The house collapse on Beach 72 Street on St. Patrick’s Day once again points out a major problem in Rockaway and that is home owners who build additions to their homes without permission or break their one-family into several apartments in order to increase the value of their prop erty. The house at 451 Beach 72 Street was originally a one-story building. The owner had permission to build a second floor, but was fined for some of the work that was done. Then, somehow, a third floor was built onto the home without permission, according to the Department of Buildings.
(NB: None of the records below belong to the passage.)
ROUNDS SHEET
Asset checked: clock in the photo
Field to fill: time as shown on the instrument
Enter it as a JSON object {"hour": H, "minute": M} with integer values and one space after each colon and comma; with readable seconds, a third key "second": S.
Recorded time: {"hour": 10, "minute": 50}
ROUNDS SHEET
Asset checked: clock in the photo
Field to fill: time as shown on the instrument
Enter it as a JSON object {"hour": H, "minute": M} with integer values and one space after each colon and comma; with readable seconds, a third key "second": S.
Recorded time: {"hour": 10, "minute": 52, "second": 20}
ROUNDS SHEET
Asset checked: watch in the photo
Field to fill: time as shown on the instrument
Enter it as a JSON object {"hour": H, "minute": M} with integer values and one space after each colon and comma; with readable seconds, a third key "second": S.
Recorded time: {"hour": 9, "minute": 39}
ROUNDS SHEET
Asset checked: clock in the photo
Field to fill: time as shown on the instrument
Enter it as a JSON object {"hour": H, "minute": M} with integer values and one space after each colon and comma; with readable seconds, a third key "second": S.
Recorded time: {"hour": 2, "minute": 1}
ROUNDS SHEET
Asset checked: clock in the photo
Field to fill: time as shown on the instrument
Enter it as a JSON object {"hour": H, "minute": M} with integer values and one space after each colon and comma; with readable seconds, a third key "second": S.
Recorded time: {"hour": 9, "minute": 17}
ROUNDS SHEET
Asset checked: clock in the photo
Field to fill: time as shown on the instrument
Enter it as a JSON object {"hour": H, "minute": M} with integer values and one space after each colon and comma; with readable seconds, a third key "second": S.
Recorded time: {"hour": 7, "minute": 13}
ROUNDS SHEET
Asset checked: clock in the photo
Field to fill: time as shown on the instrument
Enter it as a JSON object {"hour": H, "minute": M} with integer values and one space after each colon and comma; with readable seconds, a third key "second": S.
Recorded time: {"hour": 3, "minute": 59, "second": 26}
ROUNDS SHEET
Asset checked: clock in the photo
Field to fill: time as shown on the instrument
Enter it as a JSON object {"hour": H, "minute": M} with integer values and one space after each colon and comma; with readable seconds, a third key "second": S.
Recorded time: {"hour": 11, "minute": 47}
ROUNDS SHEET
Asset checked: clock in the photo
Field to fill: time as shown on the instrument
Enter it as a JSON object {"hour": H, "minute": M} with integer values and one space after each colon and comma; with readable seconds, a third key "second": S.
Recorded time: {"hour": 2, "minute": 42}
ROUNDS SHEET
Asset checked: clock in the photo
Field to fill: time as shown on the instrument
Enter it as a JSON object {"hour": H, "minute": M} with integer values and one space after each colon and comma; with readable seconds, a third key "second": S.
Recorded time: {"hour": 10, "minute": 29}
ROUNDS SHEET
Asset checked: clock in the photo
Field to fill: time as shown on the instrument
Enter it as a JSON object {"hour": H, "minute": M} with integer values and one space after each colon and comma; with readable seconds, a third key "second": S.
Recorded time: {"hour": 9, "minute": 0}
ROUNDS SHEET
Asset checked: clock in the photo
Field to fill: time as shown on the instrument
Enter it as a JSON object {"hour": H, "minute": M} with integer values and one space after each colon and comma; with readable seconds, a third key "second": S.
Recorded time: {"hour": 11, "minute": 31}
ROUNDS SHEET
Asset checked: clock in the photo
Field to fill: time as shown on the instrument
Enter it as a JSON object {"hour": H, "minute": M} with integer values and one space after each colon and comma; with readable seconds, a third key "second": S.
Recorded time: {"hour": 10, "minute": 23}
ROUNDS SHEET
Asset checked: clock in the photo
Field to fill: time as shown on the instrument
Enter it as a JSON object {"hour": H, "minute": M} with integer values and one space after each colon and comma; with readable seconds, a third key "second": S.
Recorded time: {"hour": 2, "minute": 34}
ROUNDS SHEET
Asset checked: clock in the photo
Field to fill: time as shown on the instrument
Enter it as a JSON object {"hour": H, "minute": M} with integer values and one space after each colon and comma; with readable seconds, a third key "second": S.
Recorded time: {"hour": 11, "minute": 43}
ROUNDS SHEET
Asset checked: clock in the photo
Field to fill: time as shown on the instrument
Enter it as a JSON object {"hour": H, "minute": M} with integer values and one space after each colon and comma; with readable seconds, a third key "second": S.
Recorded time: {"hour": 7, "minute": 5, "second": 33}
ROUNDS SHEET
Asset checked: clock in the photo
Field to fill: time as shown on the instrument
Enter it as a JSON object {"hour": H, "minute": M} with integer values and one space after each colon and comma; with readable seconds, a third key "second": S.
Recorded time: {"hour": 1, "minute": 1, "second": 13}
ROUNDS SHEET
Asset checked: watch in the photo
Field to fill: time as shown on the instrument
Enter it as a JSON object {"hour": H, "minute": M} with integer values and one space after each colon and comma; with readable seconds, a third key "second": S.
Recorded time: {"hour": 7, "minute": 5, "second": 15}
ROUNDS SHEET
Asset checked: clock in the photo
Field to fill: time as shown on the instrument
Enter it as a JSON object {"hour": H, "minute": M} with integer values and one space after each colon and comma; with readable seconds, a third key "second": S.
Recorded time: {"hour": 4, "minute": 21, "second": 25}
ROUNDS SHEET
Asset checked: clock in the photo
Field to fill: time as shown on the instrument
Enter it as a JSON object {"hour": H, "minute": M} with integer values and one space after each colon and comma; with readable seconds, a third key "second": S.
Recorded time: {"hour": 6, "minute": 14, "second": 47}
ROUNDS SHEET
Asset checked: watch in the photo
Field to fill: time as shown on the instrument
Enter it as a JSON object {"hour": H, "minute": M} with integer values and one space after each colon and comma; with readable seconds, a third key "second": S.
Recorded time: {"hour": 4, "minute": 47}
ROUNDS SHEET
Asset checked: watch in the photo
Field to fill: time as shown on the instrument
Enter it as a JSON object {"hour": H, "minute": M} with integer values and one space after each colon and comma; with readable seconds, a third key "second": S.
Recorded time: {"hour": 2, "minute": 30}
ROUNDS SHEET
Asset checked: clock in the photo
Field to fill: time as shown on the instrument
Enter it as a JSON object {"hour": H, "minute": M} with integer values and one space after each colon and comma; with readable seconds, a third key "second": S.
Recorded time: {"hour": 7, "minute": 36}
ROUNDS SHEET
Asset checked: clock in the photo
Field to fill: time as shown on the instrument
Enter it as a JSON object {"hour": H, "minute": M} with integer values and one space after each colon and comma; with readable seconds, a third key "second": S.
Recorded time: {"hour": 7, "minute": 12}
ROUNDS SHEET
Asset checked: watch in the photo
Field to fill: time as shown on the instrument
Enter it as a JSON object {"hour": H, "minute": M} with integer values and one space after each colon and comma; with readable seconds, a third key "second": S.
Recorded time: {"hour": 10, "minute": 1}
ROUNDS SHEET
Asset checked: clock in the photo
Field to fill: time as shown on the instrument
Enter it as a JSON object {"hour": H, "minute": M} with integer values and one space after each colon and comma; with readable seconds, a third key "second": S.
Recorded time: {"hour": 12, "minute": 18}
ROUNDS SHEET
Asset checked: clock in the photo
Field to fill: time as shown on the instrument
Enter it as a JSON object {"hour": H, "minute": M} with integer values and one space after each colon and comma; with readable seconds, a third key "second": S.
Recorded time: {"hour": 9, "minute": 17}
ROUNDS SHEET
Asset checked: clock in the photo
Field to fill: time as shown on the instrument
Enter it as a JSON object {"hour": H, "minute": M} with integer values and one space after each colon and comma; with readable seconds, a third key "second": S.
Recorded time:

It was that unoccupied third floor that collapsed under the weight of 100 party-goers, causing some injuries.
Changes to the state’s testing prgram could leave public school students in grades 3 through 11 taking as many as nine standardized tests a year beginning in 2014 — four times in math and five times in reading. In addition, the new teacher standards program requires testing in science, social studies and foreign language. Soon, our kids will do nothing but take tests all year long, all in the name of standards and accountability.
Two weeks ago, Mayor Michael Bloomberg and DOT Commissioner Janette Sadik-Khan took to the street to show the public the city’s latest toy – a machine that fills potholes and promises to reduce the city’s workforce. The machine cost the city nearly $300,000 and it did not work. Bloomberg says that the one machine will take the place of six men – if it ever works.